> Directions: Each line in these records that contains "одеяла" counts once. Give the number only.

Page-level text extractions
- Opening Delimiter -

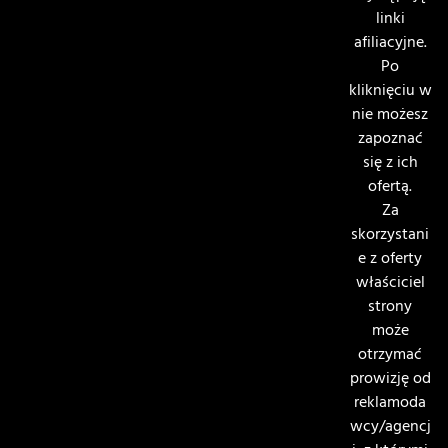
linki
afiliacyjne.
Po
kliknięciu w
nie możesz
zapoznać
się z ich
ofertą.
Za
skorzystani
e z oferty
właściciel
strony
może
otrzymać
prowizję od
reklamoda
wcy/agencj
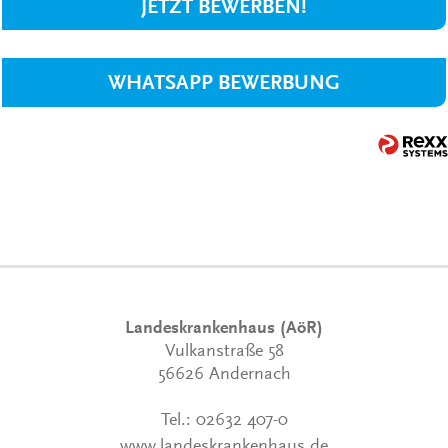
JETZT BEWERBEN!
WHATSAPP BEWERBUNG
Landeskrankenhaus (AöR)
Vulkanstraße 58
56626 Andernach
Tel.:
02632 407-0
www.landeskrankenhaus.de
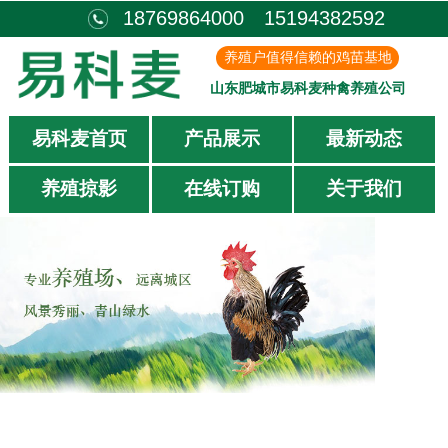
18769864000 15194382592
养殖户值得信赖的鸡苗基地
山东肥城市易科麦种禽养殖公司
易科麦首页
产品展示
最新动态
养殖掠影
在线订购
关于我们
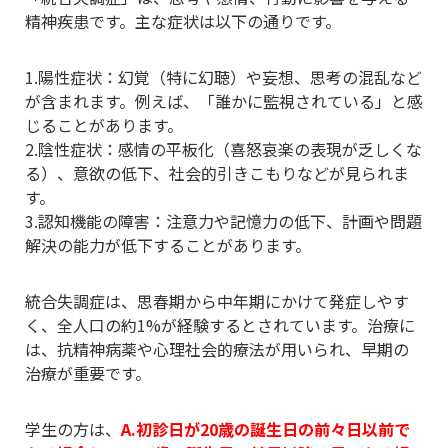
精神疾患です。主な症状は以下の通りです。
1.陽性症状：幻覚（特に幻聴）や妄想、思考の混乱など
が含まれます。例えば、「誰かに監視されている」と感
じることがあります。
2.陰性症状：感情の平板化（喜怒哀楽の表現が乏しくな
る）、意欲の低下、社会的引きこもりなどが見られま
す。
3.認知機能の障害：注意力や記憶力の低下、計画や問題
解決の能力が低下することがあります。
統合失調症は、思春期から中年期にかけて発症しやす
く、全人口の約1%が経験するとされています。治療に
は、抗精神病薬や心理社会的療法が用いられ、早期の
治療が重要です。
学生の方は、
A.初診日が20歳の誕生日の前々日以前で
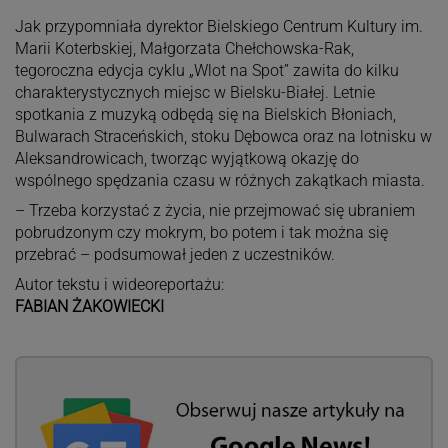
Jak przypomniała dyrektor Bielskiego Centrum Kultury im.
Marii Koterbskiej, Małgorzata Chełchowska-Rak,
tegoroczna edycja cyklu „Wlot na Spot” zawita do kilku
charakterystycznych miejsc w Bielsku-Białej. Letnie
spotkania z muzyką odbędą się na Bielskich Błoniach,
Bulwarach Straceńskich, stoku Dębowca oraz na lotnisku w
Aleksandrowicach, tworząc wyjątkową okazję do
wspólnego spędzania czasu w różnych zakątkach miasta.
– Trzeba korzystać z życia, nie przejmować się ubraniem
pobrudzonym czy mokrym, bo potem i tak można się
przebrać – podsumował jeden z uczestników.
Autor tekstu i wideoreportażu:
FABIAN ŻAKOWIECKI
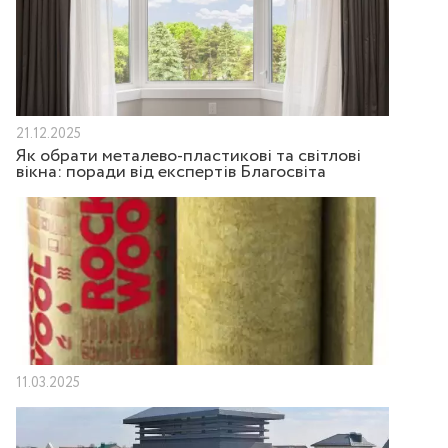
21.12.2025
Як обрати металево-пластикові та світлові
вікна: поради від експертів Благосвіта
11.03.2025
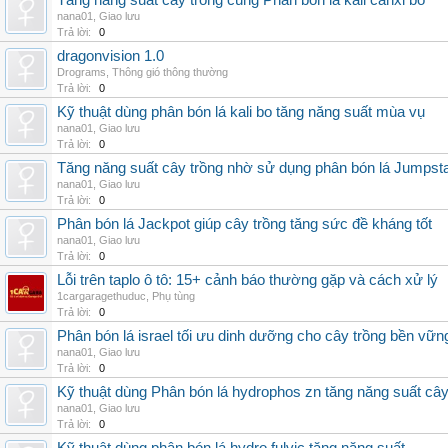
Tăng năng suất cây trồng cùng Phân bón lá kali canxi bo
nana01
,
Giao lưu
Trả lời:
0
dragonvision 1.0
Drograms
,
Thông gió thông thường
Trả lời:
0
Kỹ thuật dùng phân bón lá kali bo tăng năng suất mùa vụ
nana01
,
Giao lưu
Trả lời:
0
Tăng năng suất cây trồng nhờ sử dụng phân bón lá Jumpsta
nana01
,
Giao lưu
Trả lời:
0
Phân bón lá Jackpot giúp cây trồng tăng sức đề kháng tốt
nana01
,
Giao lưu
Trả lời:
0
Lỗi trên taplo ô tô: 15+ cảnh báo thường gặp và cách xử lý
1cargaragethuduc
,
Phụ tùng
Trả lời:
0
Phân bón lá israel tối ưu dinh dưỡng cho cây trồng bền vữn
nana01
,
Giao lưu
Trả lời:
0
Kỹ thuật dùng Phân bón lá hydrophos zn tăng năng suất câ
nana01
,
Giao lưu
Trả lời:
0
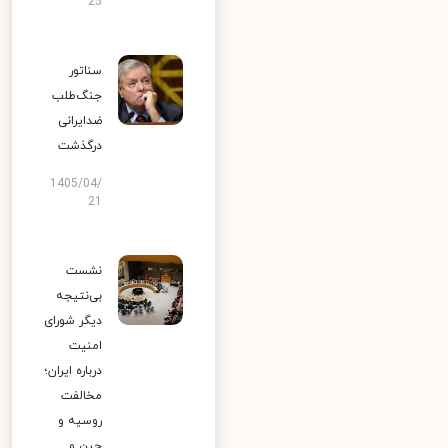
25
سناتور
جنگ‌طلب
ضدایرانی
درگذشت
1405/04/
21
نشست
بی‌نتیجه
دیگر شورای
امنیت
درباره ایران؛
مخالفت
روسیه و
چین و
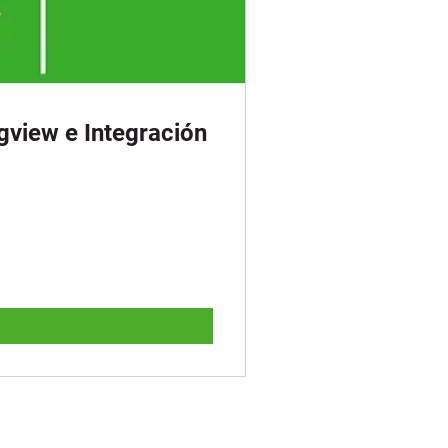
gview e Integración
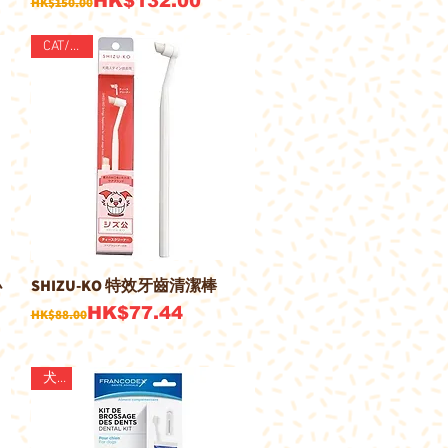
HK$132.00
HK$150.00
CAT/DOG
小
SHIZU-KO 特效牙齒清潔棒
快速瀏覽
一般價格
促銷價格
HK$77.44
HK$88.00
犬用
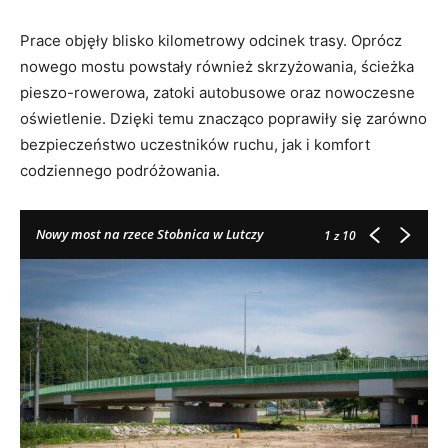
Prace objęły blisko kilometrowy odcinek trasy. Oprócz
nowego mostu powstały również skrzyżowania, ścieżka
pieszo-rowerowa, zatoki autobusowe oraz nowoczesne
oświetlenie. Dzięki temu znacząco poprawiły się zarówno
bezpieczeństwo uczestników ruchu, jak i komfort
codziennego podróżowania.
Nowy most na rzece Stobnica w Lutczy
1
z 10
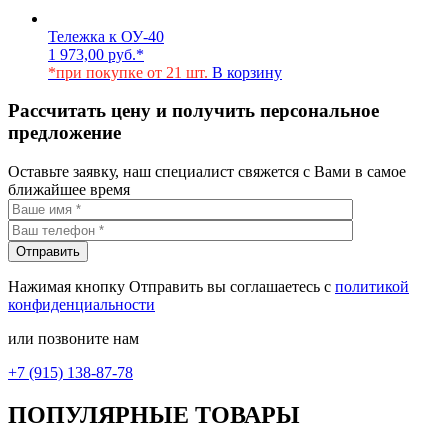
Тележка к ОУ-40
1 973,00
руб.
*
*при покупке от 21 шт.
В корзину
Рассчитать цену и получить персональное
предложение
Оставьте заявку, наш специалист свяжется с Вами в самое
ближайшее время
Нажимая кнопку Отправить вы соглашаетесь с
политикой
конфиденциальности
или позвоните нам
+7 (915) 138-87-78
ПОПУЛЯРНЫЕ ТОВАРЫ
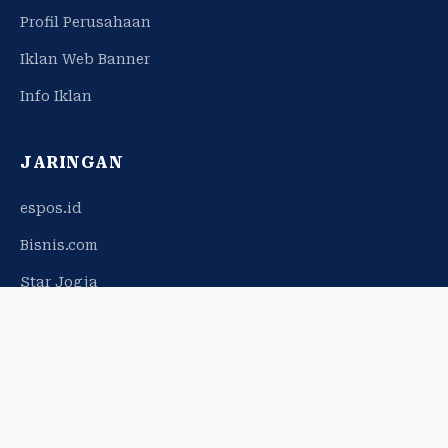
Profil Perusahaan
Iklan Web Banner
Info Iklan
JARINGAN
espos.id
Bisnis.com
Star Jogja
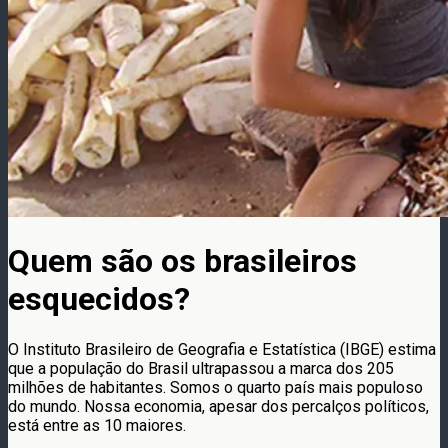
Quem são os brasileiros
esquecidos?
O Instituto Brasileiro de Geografia e Estatística (IBGE) estima
que a população do Brasil ultrapassou a marca dos 205
milhões de habitantes. Somos o quarto país mais populoso
do mundo. Nossa economia, apesar dos percalços políticos,
está entre as 10 maiores.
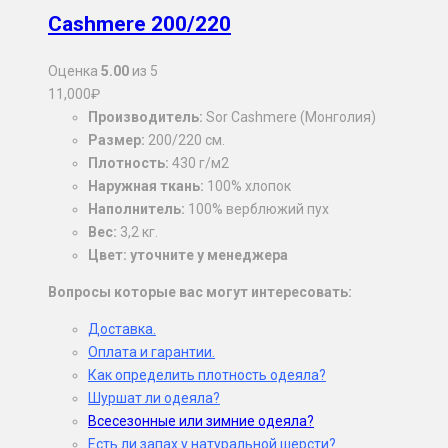
Cashmere 200/220
Оценка
5.00
из 5
11,000
₽
Производитель:
Sor Cashmere (Монголия)
Размер:
200/220 см.
Плотность:
430 г/м2
Наружная ткань:
100% хлопок
Наполнитель:
100% верблюжий пух
Вес:
3,2 кг.
Цвет: уточните у менеджера
Вопросы которые вас могут интересовать:
Доставка.
Оплата и гарантии.
Как определить плотность одеяла?
Шуршат ли одеяла?
Всесезонные или зимние одеяла?
Есть ли запах у натуральной шерсти?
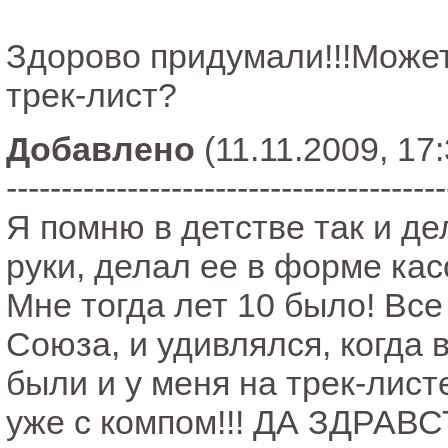
Здорово придумали!!!Может
трек-лист?
Добавлено
(11.11.2009, 17:
----------------------------------------
Я помню в детстве так и де
руки, делал ее в форме касс
Мне тогда лет 10 было! Вс
Союза, и удивлялся, когда 
были и у меня на трек-лист
уже с компом!!! ДА ЗДРАВ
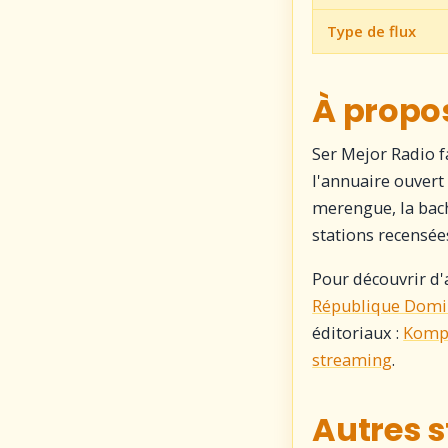
Type de flux
À propos
Ser Mejor Radio f
l'annuaire ouvert
merengue, la bach
stations recensée
Pour découvrir d'
République Domi
éditoriaux :
Kompa
streaming
.
Autres s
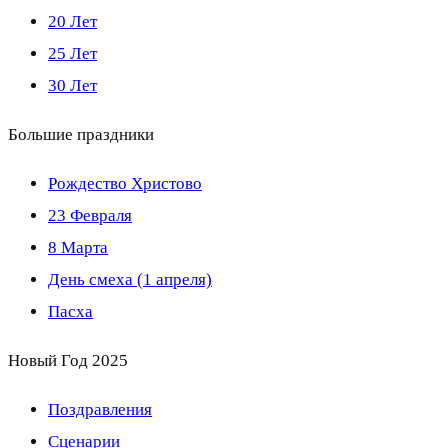
20 Лет
25 Лет
30 Лет
Большие праздники
Рождество Христово
23 Февраля
8 Марта
День смеха (1 апреля)
Пасха
Новый Год 2025
Поздравления
Сценарии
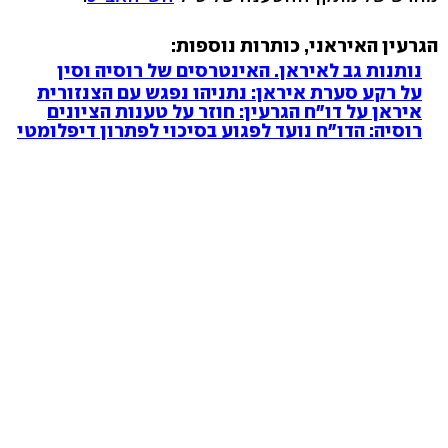
הגרעין האיראני, כותרות נוספות:
נותנות גב לאיראן. האינטרסים של רוסיה וסין
על רקע סערת איראן: נתניהו נפגש עם הצנזורית
איראן על דו"ח הגרעין: חוזר על טענות הציונים
רוסיה: הדו"ח נועד לפגוע בסיכוי לפתרון דיפלומטי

- Closing Delimiter -

> Answer box: 3